38 percent say they accept information without checking, 29 say they have strong personal views on a subject, 18 percent blame tight deadlines, 7 percent blame writing for editors’ approval.

: On Dan Rather, the two groups were not far apart on three questions: A sizable majority of both groups said that a major or minor reason for running the Bush story included that CBS and Rather “believed the story was accurate” and they were “in too much of a rush” and that they “were lied to by their sources.” A split came on this theory: “CBS News and Dan Rather are liberals who dislike President Bush.” 41 percent of journalists said this was a reason, major or minor, but 69 percent of the public believed this reason.

: Here’s a fun one: Both groups were asked whether people on a list were journalists or not.
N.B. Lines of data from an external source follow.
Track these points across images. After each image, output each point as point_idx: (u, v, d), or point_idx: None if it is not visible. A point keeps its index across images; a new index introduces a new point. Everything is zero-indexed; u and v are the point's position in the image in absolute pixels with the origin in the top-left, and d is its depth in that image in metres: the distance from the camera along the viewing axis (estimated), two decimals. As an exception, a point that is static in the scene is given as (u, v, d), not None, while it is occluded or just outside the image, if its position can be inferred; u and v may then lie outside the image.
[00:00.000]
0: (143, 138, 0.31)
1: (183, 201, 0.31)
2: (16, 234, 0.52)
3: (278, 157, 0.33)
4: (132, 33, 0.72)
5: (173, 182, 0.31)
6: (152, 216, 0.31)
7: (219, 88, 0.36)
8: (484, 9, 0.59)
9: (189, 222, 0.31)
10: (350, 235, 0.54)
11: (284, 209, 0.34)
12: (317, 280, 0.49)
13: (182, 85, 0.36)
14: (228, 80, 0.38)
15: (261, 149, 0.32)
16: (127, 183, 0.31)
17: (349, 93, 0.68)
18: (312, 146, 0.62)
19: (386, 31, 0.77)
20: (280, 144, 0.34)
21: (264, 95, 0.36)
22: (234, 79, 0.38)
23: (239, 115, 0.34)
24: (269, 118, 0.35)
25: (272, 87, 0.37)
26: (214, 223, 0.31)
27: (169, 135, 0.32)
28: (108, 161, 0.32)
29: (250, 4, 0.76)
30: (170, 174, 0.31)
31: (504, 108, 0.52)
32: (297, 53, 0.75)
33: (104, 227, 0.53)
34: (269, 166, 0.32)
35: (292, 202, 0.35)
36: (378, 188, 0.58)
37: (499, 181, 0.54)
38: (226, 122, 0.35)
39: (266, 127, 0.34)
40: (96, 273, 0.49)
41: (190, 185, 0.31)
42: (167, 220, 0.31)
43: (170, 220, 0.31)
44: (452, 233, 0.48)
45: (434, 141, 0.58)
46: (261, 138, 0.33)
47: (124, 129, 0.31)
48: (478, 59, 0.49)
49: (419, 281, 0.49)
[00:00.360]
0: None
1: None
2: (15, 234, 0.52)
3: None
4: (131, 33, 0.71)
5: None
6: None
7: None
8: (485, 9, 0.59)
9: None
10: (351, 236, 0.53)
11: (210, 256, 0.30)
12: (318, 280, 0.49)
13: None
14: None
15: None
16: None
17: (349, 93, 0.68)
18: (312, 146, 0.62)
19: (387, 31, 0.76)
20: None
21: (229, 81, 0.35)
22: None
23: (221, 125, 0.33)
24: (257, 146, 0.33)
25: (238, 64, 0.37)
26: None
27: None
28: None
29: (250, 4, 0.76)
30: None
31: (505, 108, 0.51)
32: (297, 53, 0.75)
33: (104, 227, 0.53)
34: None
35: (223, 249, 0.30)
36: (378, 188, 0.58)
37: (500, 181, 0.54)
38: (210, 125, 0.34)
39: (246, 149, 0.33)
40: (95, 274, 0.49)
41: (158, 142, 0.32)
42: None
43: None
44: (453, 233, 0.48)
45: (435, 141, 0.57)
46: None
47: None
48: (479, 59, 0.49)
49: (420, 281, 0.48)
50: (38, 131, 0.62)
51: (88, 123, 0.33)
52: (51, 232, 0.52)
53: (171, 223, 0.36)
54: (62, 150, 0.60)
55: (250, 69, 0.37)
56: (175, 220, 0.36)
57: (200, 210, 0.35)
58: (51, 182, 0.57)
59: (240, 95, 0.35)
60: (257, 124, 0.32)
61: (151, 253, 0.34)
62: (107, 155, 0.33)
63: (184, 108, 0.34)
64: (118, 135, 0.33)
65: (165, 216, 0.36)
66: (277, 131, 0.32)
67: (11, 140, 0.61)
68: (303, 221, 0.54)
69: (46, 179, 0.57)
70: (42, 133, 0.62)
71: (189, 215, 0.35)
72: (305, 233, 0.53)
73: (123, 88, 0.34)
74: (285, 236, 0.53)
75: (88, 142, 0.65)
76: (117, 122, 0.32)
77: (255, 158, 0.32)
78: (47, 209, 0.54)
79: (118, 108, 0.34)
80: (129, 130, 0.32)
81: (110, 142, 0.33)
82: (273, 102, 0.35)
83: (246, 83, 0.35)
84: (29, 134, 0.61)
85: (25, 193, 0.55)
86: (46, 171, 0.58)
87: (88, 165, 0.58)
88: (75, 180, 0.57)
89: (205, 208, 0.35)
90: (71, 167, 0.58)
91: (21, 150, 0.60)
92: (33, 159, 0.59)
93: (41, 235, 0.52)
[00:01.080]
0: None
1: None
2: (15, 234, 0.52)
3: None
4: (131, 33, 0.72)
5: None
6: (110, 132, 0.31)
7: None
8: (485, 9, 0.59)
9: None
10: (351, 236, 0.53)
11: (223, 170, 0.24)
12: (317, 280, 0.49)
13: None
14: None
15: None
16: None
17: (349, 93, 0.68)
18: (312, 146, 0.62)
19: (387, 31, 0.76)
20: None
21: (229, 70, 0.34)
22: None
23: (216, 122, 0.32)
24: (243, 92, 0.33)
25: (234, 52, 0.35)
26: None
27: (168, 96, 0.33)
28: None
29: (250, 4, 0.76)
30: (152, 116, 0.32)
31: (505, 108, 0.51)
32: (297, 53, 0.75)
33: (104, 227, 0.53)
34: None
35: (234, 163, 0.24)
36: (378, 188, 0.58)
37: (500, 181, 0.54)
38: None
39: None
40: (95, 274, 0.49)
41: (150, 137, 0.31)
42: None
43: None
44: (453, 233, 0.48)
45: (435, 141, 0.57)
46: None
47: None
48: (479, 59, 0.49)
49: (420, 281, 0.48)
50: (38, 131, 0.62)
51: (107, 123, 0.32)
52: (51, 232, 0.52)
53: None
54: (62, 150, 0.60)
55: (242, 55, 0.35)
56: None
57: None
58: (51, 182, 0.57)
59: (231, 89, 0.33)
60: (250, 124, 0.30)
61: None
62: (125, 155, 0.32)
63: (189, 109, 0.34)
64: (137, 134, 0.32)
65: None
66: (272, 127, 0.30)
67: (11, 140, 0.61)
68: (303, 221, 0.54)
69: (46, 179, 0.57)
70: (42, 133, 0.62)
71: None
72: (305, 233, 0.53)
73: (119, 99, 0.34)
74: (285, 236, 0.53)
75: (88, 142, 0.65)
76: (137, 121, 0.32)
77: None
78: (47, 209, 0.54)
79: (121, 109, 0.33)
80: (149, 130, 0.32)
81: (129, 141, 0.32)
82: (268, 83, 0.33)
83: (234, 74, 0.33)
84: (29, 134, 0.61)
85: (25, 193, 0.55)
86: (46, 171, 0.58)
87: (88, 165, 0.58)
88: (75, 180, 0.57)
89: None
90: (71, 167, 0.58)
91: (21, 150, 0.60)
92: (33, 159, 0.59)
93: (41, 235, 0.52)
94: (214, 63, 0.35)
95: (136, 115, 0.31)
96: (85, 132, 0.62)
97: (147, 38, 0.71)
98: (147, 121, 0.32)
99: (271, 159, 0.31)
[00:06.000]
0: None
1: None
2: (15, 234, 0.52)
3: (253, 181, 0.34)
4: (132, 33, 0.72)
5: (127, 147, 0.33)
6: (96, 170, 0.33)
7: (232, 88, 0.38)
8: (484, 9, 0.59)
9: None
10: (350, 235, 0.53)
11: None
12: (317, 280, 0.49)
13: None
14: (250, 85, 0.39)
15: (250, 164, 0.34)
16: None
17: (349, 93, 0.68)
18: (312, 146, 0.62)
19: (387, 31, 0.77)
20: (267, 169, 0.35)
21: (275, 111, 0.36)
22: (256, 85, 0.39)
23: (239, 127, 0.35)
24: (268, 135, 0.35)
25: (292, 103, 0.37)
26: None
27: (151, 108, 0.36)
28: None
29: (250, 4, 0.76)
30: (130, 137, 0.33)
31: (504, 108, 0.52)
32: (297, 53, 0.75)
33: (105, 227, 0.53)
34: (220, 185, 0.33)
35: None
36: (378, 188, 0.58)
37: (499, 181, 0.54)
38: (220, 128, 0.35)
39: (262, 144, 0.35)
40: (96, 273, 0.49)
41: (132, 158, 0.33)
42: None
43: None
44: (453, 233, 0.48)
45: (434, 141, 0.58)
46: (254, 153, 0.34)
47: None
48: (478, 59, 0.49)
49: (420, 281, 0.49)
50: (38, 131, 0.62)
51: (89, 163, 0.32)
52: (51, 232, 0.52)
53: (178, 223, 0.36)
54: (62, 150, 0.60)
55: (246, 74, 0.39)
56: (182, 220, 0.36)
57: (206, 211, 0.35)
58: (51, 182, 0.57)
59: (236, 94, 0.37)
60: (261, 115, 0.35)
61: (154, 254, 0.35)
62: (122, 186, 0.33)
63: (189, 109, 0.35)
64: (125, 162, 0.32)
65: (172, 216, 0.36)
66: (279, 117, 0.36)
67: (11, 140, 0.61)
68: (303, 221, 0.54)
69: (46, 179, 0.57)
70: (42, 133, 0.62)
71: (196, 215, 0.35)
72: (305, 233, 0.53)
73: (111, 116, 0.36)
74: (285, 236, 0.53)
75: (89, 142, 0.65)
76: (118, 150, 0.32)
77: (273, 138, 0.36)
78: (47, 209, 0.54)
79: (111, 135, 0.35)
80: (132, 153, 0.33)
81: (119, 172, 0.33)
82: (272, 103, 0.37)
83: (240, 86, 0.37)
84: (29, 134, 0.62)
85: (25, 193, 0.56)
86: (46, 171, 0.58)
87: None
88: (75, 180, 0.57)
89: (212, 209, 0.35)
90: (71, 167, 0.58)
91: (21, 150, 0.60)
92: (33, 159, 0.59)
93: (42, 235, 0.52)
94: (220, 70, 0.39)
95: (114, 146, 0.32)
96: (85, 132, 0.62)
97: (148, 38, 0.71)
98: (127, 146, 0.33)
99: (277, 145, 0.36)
I’ll list the number from journalists the public’s number for each name with my comments: Peter Jennings 91/88; Mike Wallace 92/80; Brian Williams 80/69; Bob Woodward (question asked before Deep Throat’s PR) 96/64; George Will 64/50; Katie Couric (note the shift) 49/62; Chris Matthews 49/55; Larry King 26/43; Bill O’Reilly 12/55 (now there is a disconnect); Rush Limbaugh 3/32.

: The two groups certainly disagree about whether journalists get the facts straight.

86 percent of journalists think they get the facts straight while only 45 percent of the public agree; 11 percent of journalists say they are “often innacurate” while 48 percent of the public say that is the case.

: They also disagree about whether mistakes are corrected.

74 percent of journalists say they quickly report they have made a mistake vs. 30 percent of the public.

: The public thinks most journlists are liberal but most American aren’t.

Asked to describe the majority of journalists, the public said 42 percent are liberal, 29 moderate, 16 conservative. As to the majority of Americans: 17 percent liberal, 39 moderate, 33 conservative.

: Journalists are asked the same question on many job descriptions. I’ll quote just the liberal number: 54 percent say the majority of newspaper journalists are liberal, 34 percent for TV and radio journalists, 34 for editors and producers, 5 for media owners, and 6 for radio talk show hosts. And the public? Only 1 percent of journalists say the majority of Americans is liberal.

: 30 percent of journalists say news media have been more critical of the Bush administration, 64 percent of journalists say they were more critical of Clinton.

: On the idea of news organizations having “a decidedly political point of view in their coverage of the news,” the two groups split… but I think the question is not properly put. The issue in the minds of many is not whether journalists have a bias but whether they reveal it. In any case, 16 percent of journalists say it’s very or somewhat good to have a decedily political point of view in coverage while 80 percent say it’s very or somewhat bad vs. a split public: 43 percent say it’s very or somewhat good and 53 says it’s very or somewhat bad.

: Asked about watching “shows such as the O’Reilly Factor or Hardball,” I find it interesting that the public argues against the echo-chamber theory: 80 percent say they watch because they “like to listen to people who have a different point of view than me.”

: Asked whom they believe in all or most matters, here’s the public’s ranking: Local TV news ranks first at 72 percent followed by CNN, 65; Jennings and ABC, 64; Williams and NBC, 60; the local daily paper, 59; Fox, Time, and CBS tied at 56; People at 23; Limbaugh at 20. Some are amazed by that local TV news number but I think it makes sense because (a) it’s local and local is what matters in our lives, (b) it’s easy and doesn’t try to, in the words of one participant here, treat news as porridge, (c) it’s human and has a personality, vs. impersonal and institutional newspapers.

: 85 percent of journalists think it’s not easy for the public to distinguish journalists from nonjournalists. (Whatever the hell a journalist is….)

: On blogs, 45 percent of journalists say they have a very or somewhat positive effect on the quality of news; 38 percent sasy very or somewhat negative.

: As for eading blogs, 20 percent of journalists do it every day, 17 percent a few times a week, 15 percent a few times a month, 5 percent once a month, 18 percent less than monthly, 24 percent never.